部屋の種類 | A(私立大学病院) | B(企業系列の病院) | C(民間の総合病院) |
特別個室 | 35,000~80,000円 | 38,000~120,000円 | |
一般個室 | 6,000~31,000円 | 25,000円 | 19,440~32,400円 |
2人部屋 | 10,500~12,000円 | ー | 8,640円 |
4人部屋 | 6,000円 | 0円 | 1,080円 |
これらの資料から、よりによって私は、差額ベッド代が高い私立大学病院に入院したんだとわかった。
ちなみに、父が入院した地方の公立病院では、同じ料金で個室だった。地方より都市部の方が高い傾向。
差額ベッド代対策
要するに、普通は差額ベッド代は要らないし、こんな高額の差額ベッド代も必要ないとわかった。
とは言え、私はこの私立大学病院がかかりつけ、じゃあやめたとは言えない。
されど、希望しない差額ベッド代を払うのも口惜しい。なにより、私の医療費計画にも差し障りがでる。
そこで対策を2つ考えた。
1.入院前に大部屋希望を強く訴える
これは、実は看護詰め所の事務員さんの提案。
次回のために、「どうしたら大部屋に入ることができるのか?」とストレートな質問をした。そしたら、病棟に来てからでは難しいと。前日の入院説明の時に、強く要望して欲しいと言う。

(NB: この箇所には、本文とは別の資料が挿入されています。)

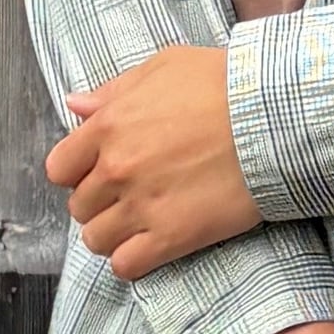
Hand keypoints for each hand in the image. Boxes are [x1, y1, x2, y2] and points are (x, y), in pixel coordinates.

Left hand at [47, 45, 261, 278]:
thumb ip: (115, 90)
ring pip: (97, 240)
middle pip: (79, 207)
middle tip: (128, 196)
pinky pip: (127, 265)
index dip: (76, 173)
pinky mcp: (172, 236)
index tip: (97, 172)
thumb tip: (75, 105)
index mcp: (108, 127)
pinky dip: (132, 260)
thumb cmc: (224, 85)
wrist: (274, 118)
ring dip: (113, 234)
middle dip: (99, 203)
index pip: (59, 168)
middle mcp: (117, 169)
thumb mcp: (164, 67)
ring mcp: (142, 206)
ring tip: (139, 224)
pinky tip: (151, 246)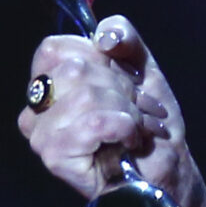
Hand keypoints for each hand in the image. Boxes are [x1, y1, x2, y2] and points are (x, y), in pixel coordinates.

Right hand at [16, 16, 205, 206]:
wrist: (168, 170)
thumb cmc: (150, 124)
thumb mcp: (141, 67)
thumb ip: (123, 36)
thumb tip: (104, 35)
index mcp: (50, 84)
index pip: (54, 48)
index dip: (98, 59)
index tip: (123, 82)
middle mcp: (37, 108)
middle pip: (75, 70)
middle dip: (120, 88)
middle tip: (138, 112)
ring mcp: (41, 133)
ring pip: (86, 95)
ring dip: (127, 111)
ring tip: (138, 129)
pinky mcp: (54, 154)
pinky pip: (94, 121)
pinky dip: (124, 127)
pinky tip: (130, 142)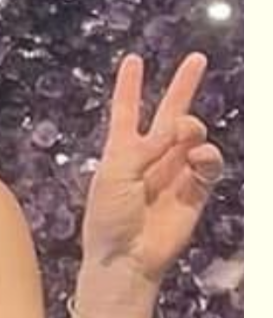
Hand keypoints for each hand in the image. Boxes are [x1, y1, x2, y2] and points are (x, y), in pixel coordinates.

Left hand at [81, 52, 225, 284]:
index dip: (129, 86)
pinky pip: (208, 164)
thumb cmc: (109, 219)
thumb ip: (145, 146)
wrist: (126, 258)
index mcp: (120, 152)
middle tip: (197, 59)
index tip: (133, 59)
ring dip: (192, 128)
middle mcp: (149, 159)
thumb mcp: (115, 174)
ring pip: (193, 136)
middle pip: (169, 115)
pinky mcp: (194, 192)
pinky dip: (207, 156)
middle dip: (183, 86)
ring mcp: (174, 174)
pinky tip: (199, 157)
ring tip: (186, 133)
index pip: (126, 112)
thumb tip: (177, 129)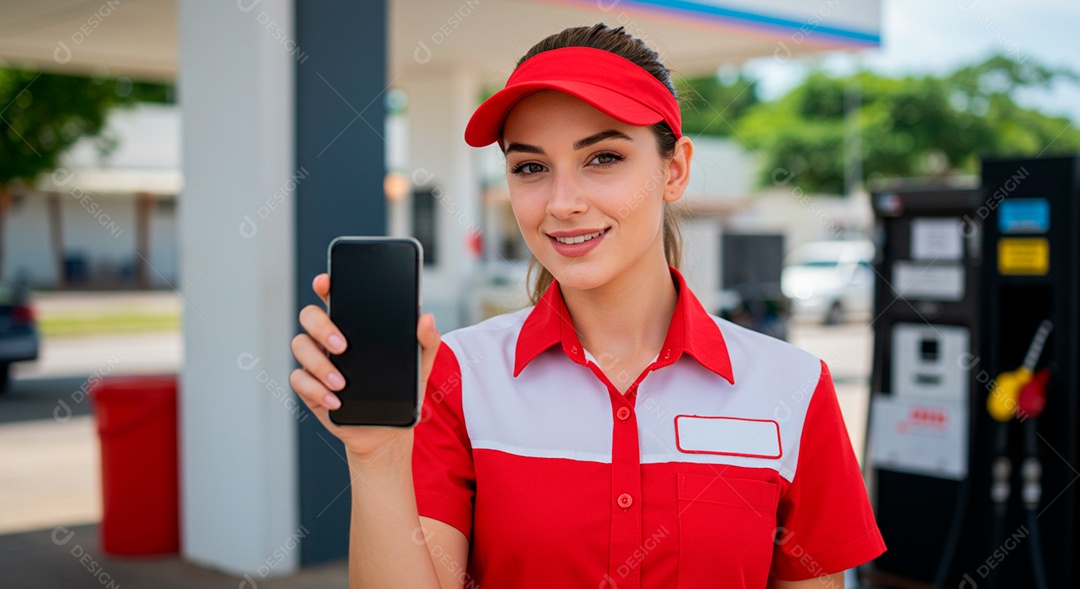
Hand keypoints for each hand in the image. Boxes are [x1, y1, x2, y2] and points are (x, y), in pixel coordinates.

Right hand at [289, 273, 440, 459]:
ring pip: (299, 346)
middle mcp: (329, 339)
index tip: (326, 282)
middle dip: (321, 326)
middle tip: (343, 346)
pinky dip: (315, 390)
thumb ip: (427, 340)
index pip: (333, 296)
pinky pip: (299, 380)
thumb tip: (426, 318)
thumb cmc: (401, 390)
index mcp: (353, 325)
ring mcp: (317, 362)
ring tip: (341, 382)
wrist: (389, 429)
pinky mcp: (310, 388)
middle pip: (309, 316)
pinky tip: (336, 400)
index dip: (325, 285)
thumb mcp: (420, 364)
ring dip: (318, 363)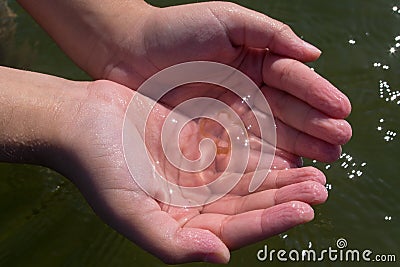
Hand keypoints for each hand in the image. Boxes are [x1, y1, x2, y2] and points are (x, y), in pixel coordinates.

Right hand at [52, 80, 327, 263]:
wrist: (83, 121)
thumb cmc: (99, 168)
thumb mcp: (129, 211)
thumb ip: (171, 243)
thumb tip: (219, 257)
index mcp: (180, 225)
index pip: (234, 230)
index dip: (270, 222)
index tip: (304, 210)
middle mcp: (193, 204)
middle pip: (248, 206)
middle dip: (285, 199)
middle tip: (321, 188)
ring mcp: (196, 175)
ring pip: (248, 181)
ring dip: (280, 178)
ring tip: (315, 174)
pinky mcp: (197, 148)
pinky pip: (236, 154)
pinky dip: (261, 155)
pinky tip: (285, 152)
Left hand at [101, 2, 351, 161]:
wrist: (130, 53)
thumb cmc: (176, 30)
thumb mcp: (227, 20)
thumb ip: (271, 34)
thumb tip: (314, 53)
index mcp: (256, 62)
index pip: (293, 81)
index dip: (317, 95)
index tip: (342, 110)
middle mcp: (248, 91)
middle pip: (288, 111)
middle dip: (315, 126)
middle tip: (341, 141)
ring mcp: (231, 115)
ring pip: (271, 133)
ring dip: (299, 148)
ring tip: (325, 161)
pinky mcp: (211, 135)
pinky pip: (243, 149)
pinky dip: (266, 160)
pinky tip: (287, 170)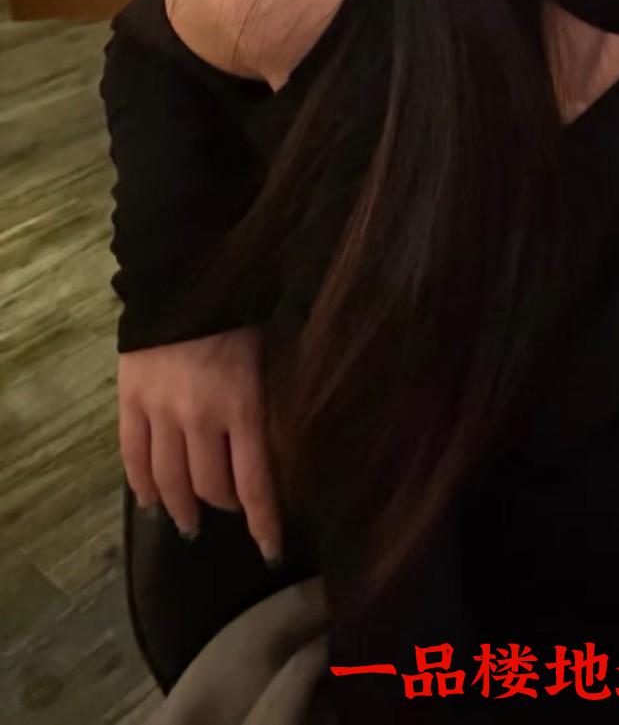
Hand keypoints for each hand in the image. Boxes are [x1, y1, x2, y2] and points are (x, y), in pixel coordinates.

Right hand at [118, 327, 281, 563]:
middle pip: (210, 487)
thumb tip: (282, 451)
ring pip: (168, 481)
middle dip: (224, 505)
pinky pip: (132, 457)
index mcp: (242, 405)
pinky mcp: (129, 402)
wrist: (184, 275)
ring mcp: (159, 412)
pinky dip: (141, 485)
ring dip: (180, 507)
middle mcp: (199, 418)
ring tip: (188, 522)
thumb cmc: (241, 314)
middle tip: (229, 510)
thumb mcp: (270, 358)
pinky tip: (150, 499)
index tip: (269, 550)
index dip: (262, 522)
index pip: (254, 482)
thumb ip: (271, 405)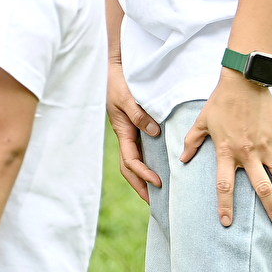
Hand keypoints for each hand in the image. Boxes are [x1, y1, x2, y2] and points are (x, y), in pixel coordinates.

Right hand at [107, 58, 162, 201]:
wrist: (110, 67)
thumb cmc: (116, 81)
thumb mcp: (127, 97)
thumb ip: (139, 115)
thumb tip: (154, 132)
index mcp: (122, 131)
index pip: (130, 161)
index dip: (143, 174)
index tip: (158, 183)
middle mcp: (125, 135)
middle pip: (129, 168)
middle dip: (140, 186)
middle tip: (155, 204)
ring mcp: (129, 131)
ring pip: (135, 160)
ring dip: (143, 177)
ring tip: (158, 192)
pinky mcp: (135, 126)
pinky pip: (141, 149)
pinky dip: (148, 162)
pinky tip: (161, 167)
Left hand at [182, 71, 271, 226]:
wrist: (243, 83)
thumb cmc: (220, 103)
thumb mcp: (201, 122)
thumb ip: (192, 142)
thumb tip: (183, 159)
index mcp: (226, 151)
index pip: (224, 184)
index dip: (225, 205)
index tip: (227, 222)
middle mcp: (248, 153)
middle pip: (261, 187)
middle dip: (271, 208)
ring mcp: (266, 146)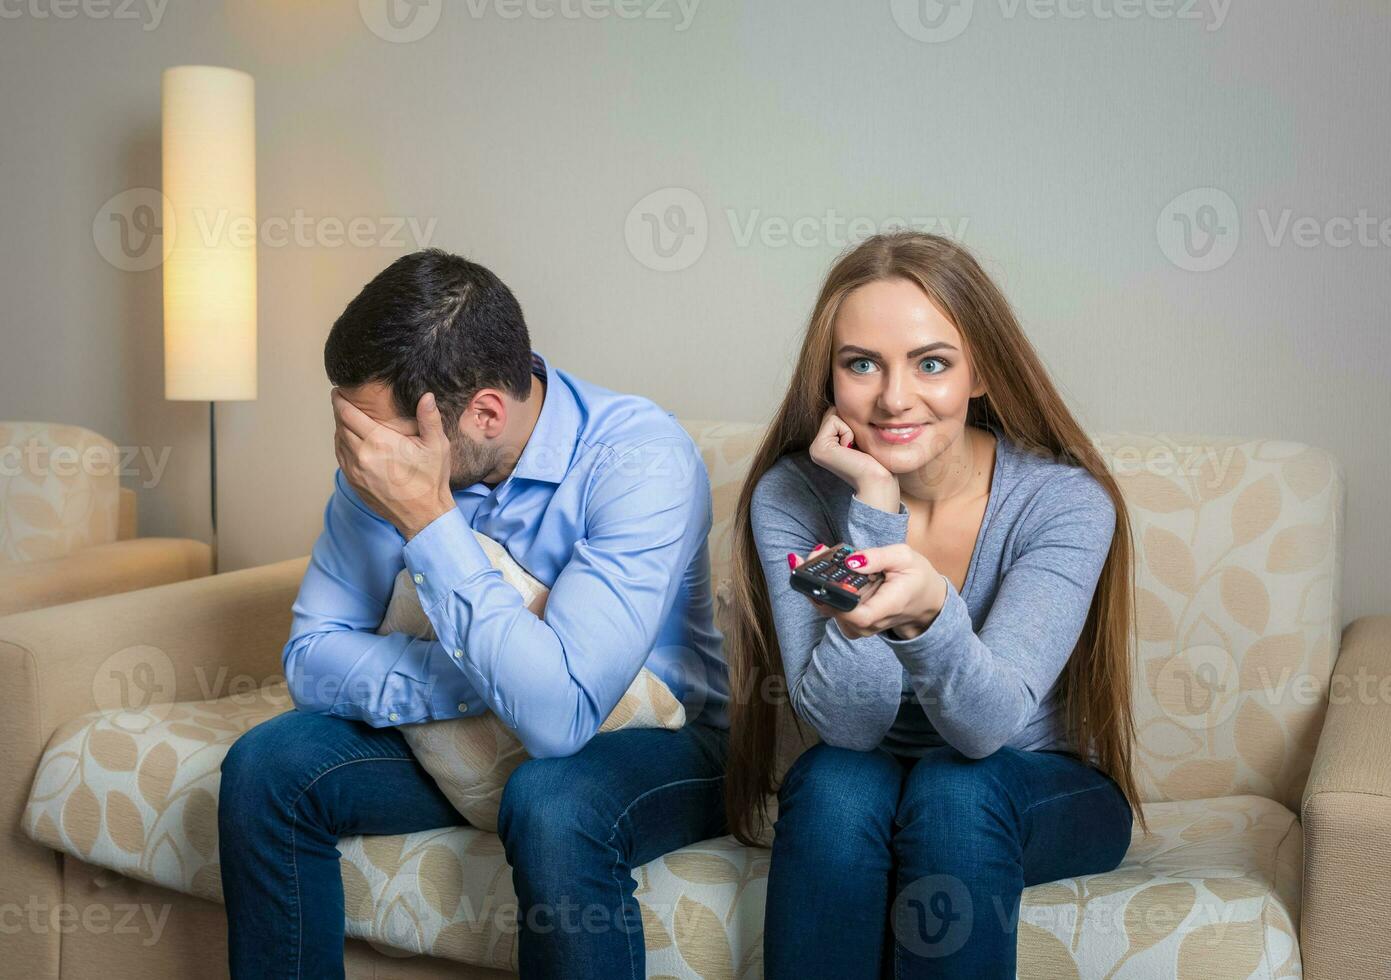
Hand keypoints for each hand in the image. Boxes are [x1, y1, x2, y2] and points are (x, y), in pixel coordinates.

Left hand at [332, 388, 454, 539]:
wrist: (423, 515)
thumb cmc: (431, 480)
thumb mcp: (436, 446)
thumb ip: (429, 418)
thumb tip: (426, 396)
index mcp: (379, 442)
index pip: (347, 414)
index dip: (340, 400)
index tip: (339, 392)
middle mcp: (361, 455)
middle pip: (340, 426)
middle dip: (340, 412)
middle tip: (344, 402)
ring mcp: (355, 471)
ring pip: (338, 442)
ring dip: (340, 429)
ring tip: (348, 420)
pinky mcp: (354, 483)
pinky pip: (341, 458)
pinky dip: (342, 445)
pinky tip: (351, 442)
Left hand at [790, 543, 946, 639]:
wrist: (924, 599)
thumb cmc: (915, 577)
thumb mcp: (904, 557)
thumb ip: (878, 558)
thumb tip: (850, 561)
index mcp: (887, 607)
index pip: (855, 615)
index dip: (833, 599)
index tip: (819, 576)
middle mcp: (869, 623)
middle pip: (833, 610)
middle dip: (818, 581)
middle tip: (815, 553)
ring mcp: (859, 625)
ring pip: (828, 609)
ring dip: (817, 583)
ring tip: (818, 555)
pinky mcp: (851, 621)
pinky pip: (831, 607)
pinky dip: (822, 588)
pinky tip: (822, 567)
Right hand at [807, 407, 896, 508]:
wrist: (877, 480)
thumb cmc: (875, 460)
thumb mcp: (860, 436)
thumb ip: (848, 422)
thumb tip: (846, 402)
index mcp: (825, 445)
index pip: (835, 415)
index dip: (852, 424)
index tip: (857, 446)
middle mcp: (816, 447)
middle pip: (832, 412)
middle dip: (849, 424)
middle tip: (856, 447)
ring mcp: (815, 449)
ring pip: (833, 415)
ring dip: (850, 429)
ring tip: (853, 449)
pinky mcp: (818, 448)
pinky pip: (834, 421)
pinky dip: (848, 432)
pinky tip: (850, 450)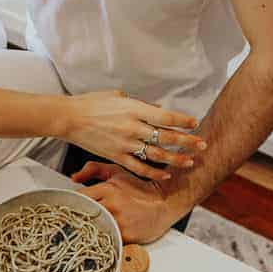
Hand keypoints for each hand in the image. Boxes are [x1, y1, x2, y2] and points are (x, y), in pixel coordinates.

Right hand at [60, 90, 204, 180]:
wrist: (69, 118)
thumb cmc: (93, 102)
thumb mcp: (119, 96)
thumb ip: (140, 104)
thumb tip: (158, 110)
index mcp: (134, 109)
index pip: (165, 117)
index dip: (183, 121)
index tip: (195, 123)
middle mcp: (132, 127)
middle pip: (166, 137)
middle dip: (187, 142)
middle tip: (202, 144)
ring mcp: (125, 144)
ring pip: (157, 155)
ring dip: (176, 160)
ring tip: (189, 161)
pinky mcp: (116, 156)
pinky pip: (139, 168)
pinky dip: (154, 172)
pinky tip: (166, 175)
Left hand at [71, 161, 182, 243]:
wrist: (164, 202)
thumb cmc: (139, 187)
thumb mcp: (116, 172)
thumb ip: (93, 169)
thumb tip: (74, 178)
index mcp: (108, 189)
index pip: (80, 197)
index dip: (72, 202)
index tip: (71, 206)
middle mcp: (113, 205)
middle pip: (84, 214)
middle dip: (78, 217)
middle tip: (75, 220)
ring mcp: (120, 221)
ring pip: (94, 229)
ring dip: (89, 230)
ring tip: (88, 230)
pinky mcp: (127, 236)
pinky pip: (108, 240)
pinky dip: (103, 240)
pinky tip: (103, 237)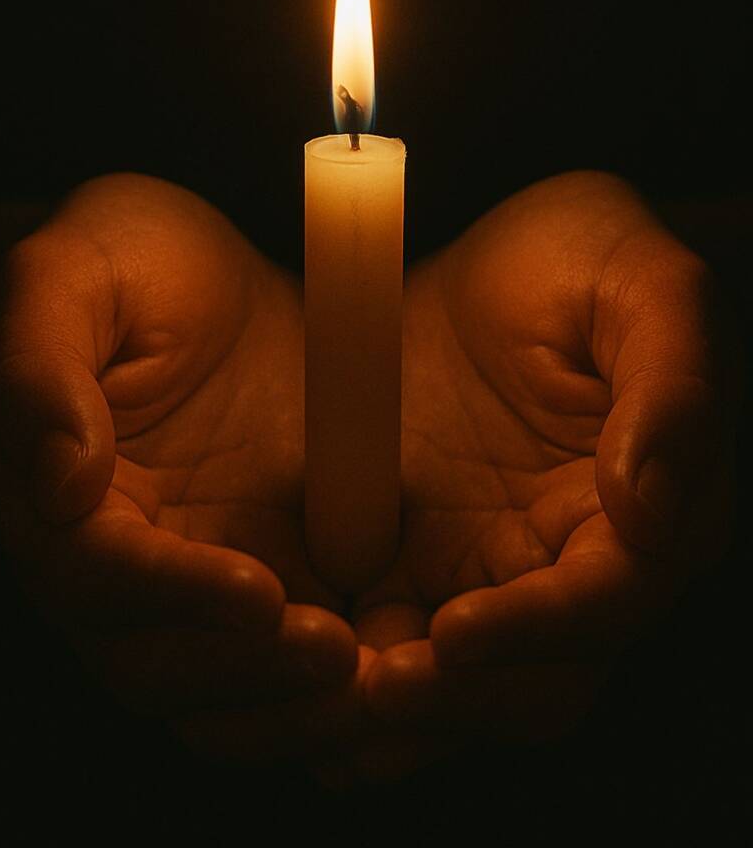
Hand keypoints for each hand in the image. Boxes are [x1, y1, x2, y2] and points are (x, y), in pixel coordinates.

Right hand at [0, 173, 363, 764]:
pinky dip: (320, 692)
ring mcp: (180, 576)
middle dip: (240, 669)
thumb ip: (40, 365)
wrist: (212, 268)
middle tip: (338, 657)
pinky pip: (272, 665)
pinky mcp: (250, 576)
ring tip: (373, 679)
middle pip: (148, 659)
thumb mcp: (73, 269)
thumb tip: (59, 485)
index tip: (260, 595)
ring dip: (286, 701)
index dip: (172, 594)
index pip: (92, 575)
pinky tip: (389, 673)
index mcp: (44, 490)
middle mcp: (104, 556)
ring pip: (209, 689)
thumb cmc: (129, 256)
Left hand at [342, 170, 733, 780]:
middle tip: (371, 692)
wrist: (470, 247)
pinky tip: (288, 673)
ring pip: (465, 689)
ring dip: (401, 713)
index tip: (455, 634)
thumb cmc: (574, 255)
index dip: (539, 630)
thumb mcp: (637, 281)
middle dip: (461, 700)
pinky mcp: (421, 567)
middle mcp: (575, 562)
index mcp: (645, 508)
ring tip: (323, 697)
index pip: (608, 602)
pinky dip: (348, 680)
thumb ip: (670, 384)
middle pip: (538, 679)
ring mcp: (495, 573)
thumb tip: (650, 507)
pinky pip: (392, 649)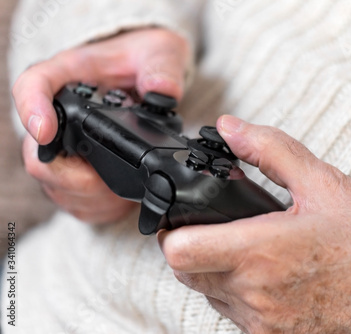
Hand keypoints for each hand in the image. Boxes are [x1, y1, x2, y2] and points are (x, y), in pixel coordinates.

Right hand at [14, 28, 189, 222]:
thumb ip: (161, 68)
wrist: (148, 76)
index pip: (33, 86)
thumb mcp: (160, 51)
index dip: (32, 110)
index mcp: (69, 75)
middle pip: (39, 156)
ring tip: (124, 185)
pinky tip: (120, 195)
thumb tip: (163, 92)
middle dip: (78, 177)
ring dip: (91, 195)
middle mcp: (58, 115)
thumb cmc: (144, 59)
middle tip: (113, 176)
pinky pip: (73, 202)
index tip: (46, 131)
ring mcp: (63, 148)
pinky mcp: (74, 173)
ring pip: (54, 186)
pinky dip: (98, 207)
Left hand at [158, 115, 350, 332]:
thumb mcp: (322, 183)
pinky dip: (239, 292)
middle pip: (185, 271)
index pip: (179, 251)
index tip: (185, 215)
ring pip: (208, 293)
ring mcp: (262, 322)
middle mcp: (254, 293)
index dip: (173, 229)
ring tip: (255, 249)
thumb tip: (229, 127)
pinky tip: (269, 275)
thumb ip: (269, 150)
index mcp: (260, 251)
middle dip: (194, 244)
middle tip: (223, 225)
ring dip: (217, 269)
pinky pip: (234, 313)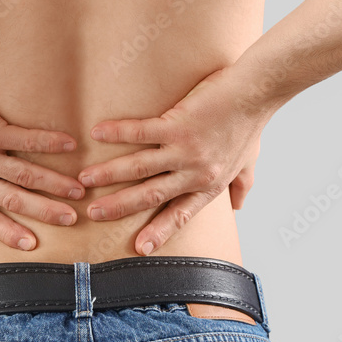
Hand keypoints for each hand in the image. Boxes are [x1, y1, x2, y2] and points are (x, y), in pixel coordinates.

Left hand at [0, 72, 84, 250]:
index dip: (9, 232)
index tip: (31, 243)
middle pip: (15, 200)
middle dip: (46, 212)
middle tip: (71, 219)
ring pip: (27, 175)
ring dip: (55, 184)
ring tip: (78, 191)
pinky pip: (27, 139)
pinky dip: (50, 143)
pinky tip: (70, 145)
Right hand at [78, 67, 268, 255]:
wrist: (256, 93)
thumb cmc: (251, 123)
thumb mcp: (249, 162)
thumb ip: (241, 185)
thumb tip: (239, 206)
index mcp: (209, 185)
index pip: (180, 214)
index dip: (159, 231)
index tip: (139, 249)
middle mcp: (196, 173)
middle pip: (151, 195)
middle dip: (119, 206)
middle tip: (93, 213)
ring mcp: (186, 150)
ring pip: (140, 167)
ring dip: (109, 174)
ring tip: (84, 178)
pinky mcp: (178, 124)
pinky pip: (141, 131)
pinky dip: (118, 133)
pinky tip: (97, 133)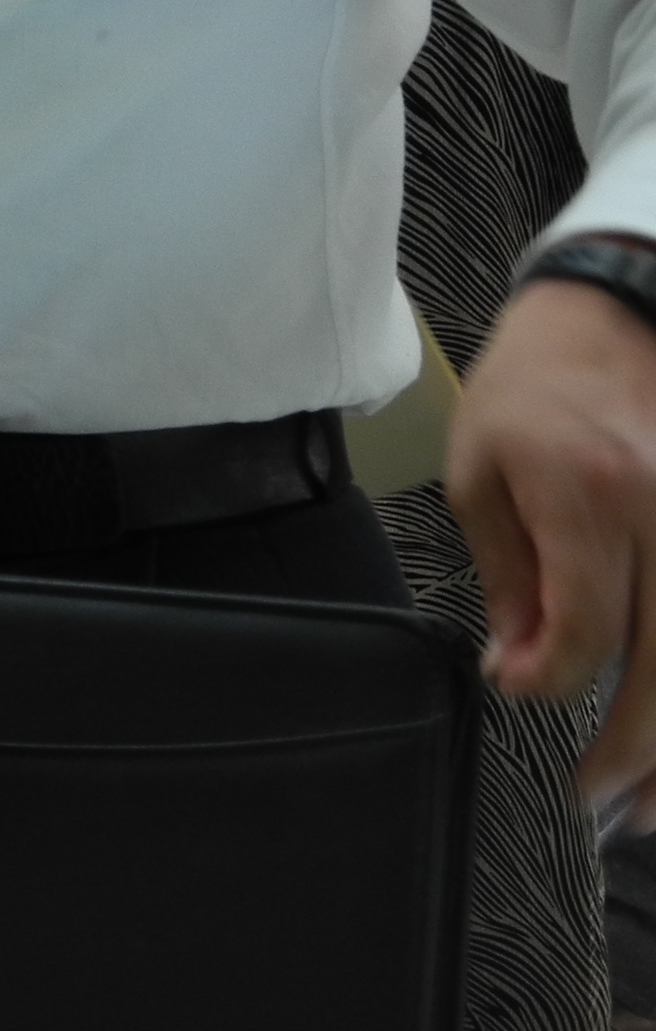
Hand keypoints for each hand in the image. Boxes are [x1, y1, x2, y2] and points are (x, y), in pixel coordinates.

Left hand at [451, 273, 655, 816]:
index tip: (517, 688)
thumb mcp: (482, 470)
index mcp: (591, 494)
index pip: (585, 627)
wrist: (618, 315)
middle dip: (637, 751)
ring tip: (649, 806)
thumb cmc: (534, 387)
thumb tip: (523, 669)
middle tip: (600, 805)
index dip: (551, 678)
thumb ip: (510, 577)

私だって、強く言ったはず。でも聞く耳を持ってくれなかったと記憶している。聞くに値しないと思われたか、弱腰すぎたか・・・
ここは、ちょっと交渉術が必要なのかもしれない。内部情報だから、上手くやれば効果絶大のはず。
2.病院を選ぶ
病院により入院費用がかなり変わる、と知った。
知ったからには、無用なストレスがかからないよう、あらかじめ差額ベッド代のない病院を選ぶと言う手がある。
もちろん入院しなきゃそんな心配は無用だし、病気の重要度によっては、そんなこと言ってられないだろうけど。
新規に病院にかかる時には、入院を織り込んで、公立病院を優先してもいいかと思っている。私には一番気楽な選択肢。
まとめ
これまで、病院は病気を治してくれるところ。費用にはまったく関心を持たなかった。一律だろうと思っていたし。
今回差額ベッド代を払い、初めて入院費用は病院によって違いがあることに、気が付いた。
老後の医療費は、標準治療で大部屋入院。そんな計画に従って、上手く病院と関わっていきたい。